What camera(s) and equipment do you use? Would you use other makes and types if you could?

As with genres, also in equipment, I like the idea of variety. I have been using all kinds of cameras and formats, from hand held pocket ones to tripod based view cameras. 

All cameras are fine, it depends on what you want to expose (scenes, views) and how you want this to be presented. Regarding the reception of the photograph, the floating electronic screen, the printed book and the immovable wall all have completely different demands. The screen seduces, the book makes you reflect, the wall strips the image bare.

There is something monumental and stochastic in landscape photography, both in its tradition, as well as in its development. Your own work is a case in point. Hercules Papaioannou wrote about how, in the genealogy of landscape photography, certain contemporary artists, including you, have given it a special interpretative twist.[5] I would add that, historically, it seems that landscape photography after the 1980s is the narrative opposite of the video-clip genre. You choose your vantage point and arrest the entirety of your scene, offering it up for contemplation, while the video clip artist attacks you with a, usually fast-paced, sequence of sensory environments, in an almost sarcastic reversal (or triumphantly depoliticized realization) of the idea of psychogeography. Would you like to comment on that?

Yes, in fact I would. Photography and video are very different from one another. Even if photographic naturalism is not self-explanatory anymore, the silence and stillness of photography are. And if muteness turns photography into a sphinx, a riddle amidst all the noise (according to Lacan, capitalist discourse -the noise- is the discourse of the hysteric), its majestic stillness is calling out for a halt in the frantic consumption of events, that has been going on since the industrial revolution.

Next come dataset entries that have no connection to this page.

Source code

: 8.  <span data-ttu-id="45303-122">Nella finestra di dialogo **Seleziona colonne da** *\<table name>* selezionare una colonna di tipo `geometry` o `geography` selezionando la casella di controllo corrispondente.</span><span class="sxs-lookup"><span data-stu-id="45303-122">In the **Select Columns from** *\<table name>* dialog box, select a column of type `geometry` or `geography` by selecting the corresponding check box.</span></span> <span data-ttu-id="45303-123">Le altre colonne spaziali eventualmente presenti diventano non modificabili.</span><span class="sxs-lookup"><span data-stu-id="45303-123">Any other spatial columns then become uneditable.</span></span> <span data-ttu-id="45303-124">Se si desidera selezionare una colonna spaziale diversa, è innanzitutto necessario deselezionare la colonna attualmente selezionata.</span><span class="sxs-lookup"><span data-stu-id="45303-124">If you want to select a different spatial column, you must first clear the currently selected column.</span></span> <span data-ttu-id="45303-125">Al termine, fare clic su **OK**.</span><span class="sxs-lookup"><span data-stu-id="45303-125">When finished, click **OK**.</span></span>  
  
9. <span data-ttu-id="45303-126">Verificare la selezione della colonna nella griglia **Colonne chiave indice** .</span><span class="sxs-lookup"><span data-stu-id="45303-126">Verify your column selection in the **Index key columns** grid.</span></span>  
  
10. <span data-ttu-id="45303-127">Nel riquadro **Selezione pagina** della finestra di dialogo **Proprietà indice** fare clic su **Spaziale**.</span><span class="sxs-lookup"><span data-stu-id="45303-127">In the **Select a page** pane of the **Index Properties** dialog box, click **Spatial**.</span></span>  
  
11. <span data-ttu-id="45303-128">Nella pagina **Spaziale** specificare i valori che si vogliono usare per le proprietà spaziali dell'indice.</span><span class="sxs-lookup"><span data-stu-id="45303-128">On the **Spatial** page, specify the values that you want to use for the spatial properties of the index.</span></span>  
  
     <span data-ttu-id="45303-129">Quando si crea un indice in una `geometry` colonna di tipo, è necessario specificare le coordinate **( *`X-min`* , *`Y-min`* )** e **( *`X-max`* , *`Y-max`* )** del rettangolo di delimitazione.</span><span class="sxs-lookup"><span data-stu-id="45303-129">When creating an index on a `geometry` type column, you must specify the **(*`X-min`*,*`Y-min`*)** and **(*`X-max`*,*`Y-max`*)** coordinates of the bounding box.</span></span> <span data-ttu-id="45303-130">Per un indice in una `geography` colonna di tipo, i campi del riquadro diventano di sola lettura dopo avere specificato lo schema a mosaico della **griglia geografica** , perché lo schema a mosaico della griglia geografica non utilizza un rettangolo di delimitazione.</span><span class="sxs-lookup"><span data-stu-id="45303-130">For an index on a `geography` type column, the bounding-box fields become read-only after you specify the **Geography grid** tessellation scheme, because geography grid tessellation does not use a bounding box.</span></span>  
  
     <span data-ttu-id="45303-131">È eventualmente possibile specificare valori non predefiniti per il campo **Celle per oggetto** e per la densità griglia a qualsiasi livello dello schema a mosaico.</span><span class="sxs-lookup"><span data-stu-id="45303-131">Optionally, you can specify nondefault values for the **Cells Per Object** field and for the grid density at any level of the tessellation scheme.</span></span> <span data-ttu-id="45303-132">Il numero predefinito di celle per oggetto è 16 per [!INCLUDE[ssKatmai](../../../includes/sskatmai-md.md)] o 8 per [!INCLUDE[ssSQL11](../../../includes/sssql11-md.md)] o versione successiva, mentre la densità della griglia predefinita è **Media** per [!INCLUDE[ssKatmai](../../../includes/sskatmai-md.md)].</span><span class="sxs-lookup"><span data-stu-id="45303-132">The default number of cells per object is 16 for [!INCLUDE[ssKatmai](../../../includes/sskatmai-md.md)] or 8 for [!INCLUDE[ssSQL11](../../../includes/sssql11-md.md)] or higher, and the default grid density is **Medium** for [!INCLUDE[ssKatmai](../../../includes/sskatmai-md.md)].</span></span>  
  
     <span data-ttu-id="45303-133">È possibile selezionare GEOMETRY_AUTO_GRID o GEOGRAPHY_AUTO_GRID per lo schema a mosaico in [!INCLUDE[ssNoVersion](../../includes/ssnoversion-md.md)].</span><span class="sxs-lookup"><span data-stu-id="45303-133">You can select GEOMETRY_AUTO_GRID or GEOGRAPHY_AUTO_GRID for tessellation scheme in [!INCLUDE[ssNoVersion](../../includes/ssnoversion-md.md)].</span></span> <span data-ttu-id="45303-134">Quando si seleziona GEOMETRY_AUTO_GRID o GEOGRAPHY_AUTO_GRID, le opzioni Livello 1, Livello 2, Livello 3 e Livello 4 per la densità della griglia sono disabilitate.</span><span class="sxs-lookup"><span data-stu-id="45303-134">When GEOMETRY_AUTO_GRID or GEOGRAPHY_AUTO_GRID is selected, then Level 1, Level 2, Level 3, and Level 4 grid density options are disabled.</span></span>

It is no accident that the invention of photography coincides with the first pangs of modernity, with a growing need for personal remembering and collective memory. And memory calls for slowness. The market might get renewed with handier and faster cameras, yet the tone is set by the slower ones, which are also more difficult to handle (see, for instance, the Düsseldorf school). In a way, that describes the radical ‘gesture’ of photography: It is a call for us to stop and meet each other.

 

 

[1] Paris Petridis (images) and SakisSerefas (text)2012. Εδώ: Τόποι Βίας στη Θεσσαλονίκη, Agra: Athens. http://parispetridis.com/text.php?m=b&id=p8&p=p8p1&t=here_sites_of_violence_in_thessaloniki

[2] 20 images. Resuscitation on the Sidelines, on Paris Petridis’ ‘Patient’s Personal History’,Interartive#98, April 2018, https://interartive.org/2018/04/paris-petrides-photography-lia-yoka. See also: Paris Petridis 2017. Ατομικό Αναμνηστικό. Agra, University Studio Press: Athens and Thessaloniki. http://parispetridis.com/text.phpm=b&id=p11&p=p11p1&t=personal_anamnesis"

[3] Roland Barthes 1981. Camera Lucida, New York: Hill and Wang, p. 89.

[5] Hercules Papaioannou 2019. ‘This is the time. And this is the record of the time’: A post-modern photographic Grand Tour. Punctum, international journal of semiotics,5(2): 182-194.